Autore: Camillo Manfredini; Antonio W. Pescara
Dati: 2 ed., 200 p., ill.
Anno: 1993
Editore: Mursia (Gruppo Editoriale)
Collana: Biblioteca del mare. Le strenne del mare

Cosa significa il faro per l’uomo d’oggi? Quali valenze sentimentali, quali motivazioni pragmatiche suscita l’improvvisa comparsa della sua luce sulla linea dell’orizzonte? Nel momento stesso che apparati sempre più sofisticati stanno insidiando la sua millenaria funzione, questo libro vuol essere la testimonianza su un periodo della navigazione che potremmo definire “romantico” se non fosse costellato di ansie, di timori, di tutte quelle cose mirabili che l’inconscio colloca sotto la superficie del mare e che la luce del faro, quasi un miracolo, riesce a dissipare. Il faro è una sorta di luogo privilegiato, è il luogo della salvezza, ha in sé qualcosa del ‘sacer’, dell’acropoli, dell’alto luogo caro alla divinità.
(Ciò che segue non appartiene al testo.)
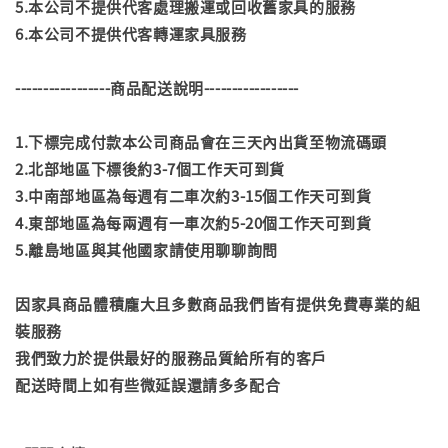
5.本公司不提供代客處理搬運或回收舊家具的服務
6.本公司不提供代客轉運家具服務
-----------------商品配送說明-----------------
1.下標完成付款本公司商品會在三天內出貨至物流碼頭
2.北部地區下標後約3-7個工作天可到貨
3.中南部地區為每週有二車次約3-15個工作天可到貨
4.東部地區為每兩週有一車次約5-20個工作天可到貨
5.離島地區與其他國家請使用聊聊詢問
因家具商品體積龐大且多數商品我們皆有提供免費專業的組
裝服務
我們致力於提供最好的服務品質給所有的客戶
配送時間上如有些微延誤還請多多配合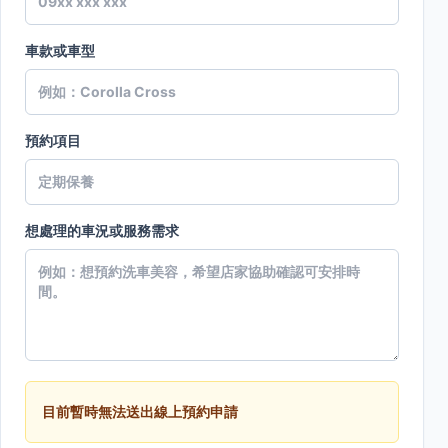
車款或車型
預約項目
想處理的車況或服務需求
目前暫時無法送出線上預約申請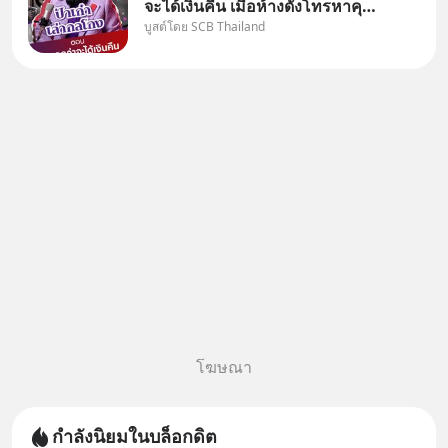
จะได้เงินคืน เมื่อห้างดังโทรหาคุณ
บูสต์โดย SCB Thailand
วิยะดา แจ้งเรื่องเคลมสินค้าแล้ว
บอกว่าจะคืนเงิน คุณวิยะดาจะได้
เงินจริง หรือเป็นเรื่องจ้อจี้ หาคำ
ตอบได้ที่ “ป้าเก๋าเล่ากลโกง” EP4
ตอน “เขา
โฆษณา
กำลังนิยมในบล็อกดิต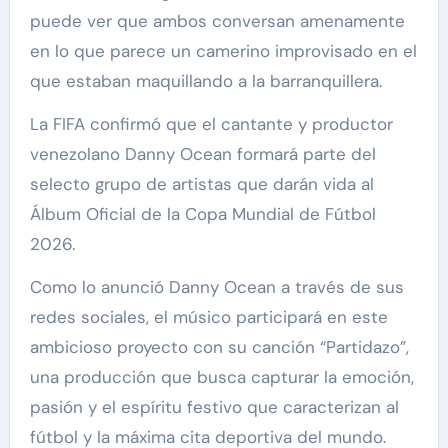
puede ver que ambos conversan amenamente
en lo que parece un camerino improvisado en el
que estaban maquillando a la barranquillera.
La FIFA confirmó que el cantante y productor
venezolano Danny Ocean formará parte del
selecto grupo de artistas que darán vida al
Álbum Oficial de la Copa Mundial de Fútbol
2026.
Como lo anunció Danny Ocean a través de sus
redes sociales, el músico participará en este
ambicioso proyecto con su canción “Partidazo”,
una producción que busca capturar la emoción,
pasión y el espíritu festivo que caracterizan al
fútbol y la máxima cita deportiva del mundo.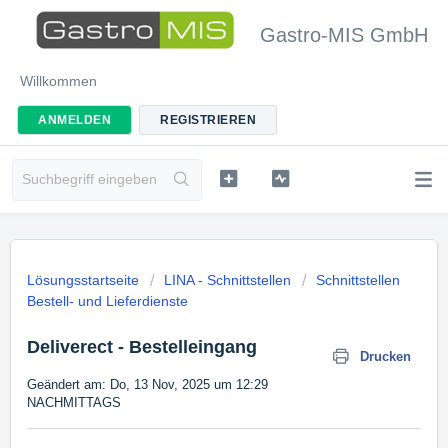
Gastro-MIS GmbH
Willkommen
ANMELDEN
REGISTRIEREN
Lösungsstartseite
LINA - Schnittstellen
Schnittstellen
Bestell- und Lieferdienste
Deliverect - Bestelleingang
Drucken
Geändert am: Do, 13 Nov, 2025 um 12:29
NACHMITTAGS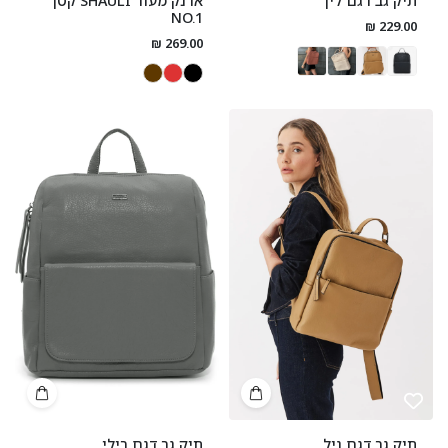
תיק גב דגם לין
ארנק מעור SHAULI קטן
NO.1
229.00 ₪
269.00 ₪
תיק גב דגם ניל
תיק גב דגם בילי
Con questo libro gli autori hanno tentato di storicizzare e di esorcizzare una realtà che ebbe origine nella notte dei tempi ed è rimasta pressocchè immutata fino ai nostri giorni, quando una ventata di modernità ha messo in crisi le nostre certezze; per la prima volta si è guardato al faro col distacco che la nostra società riserva alle cose che volgono alla fine: ne è uscita un’opera documentata eppure appassionata, un’analisi dell’evoluzione architettonica e logistica dei fari, tecnica e concettuale, un discorso nautico e urbanistico. Numerose illustrazioni – foto e disegni – completano e arricchiscono il volume, il primo in Italia che tratti questa affascinante materia.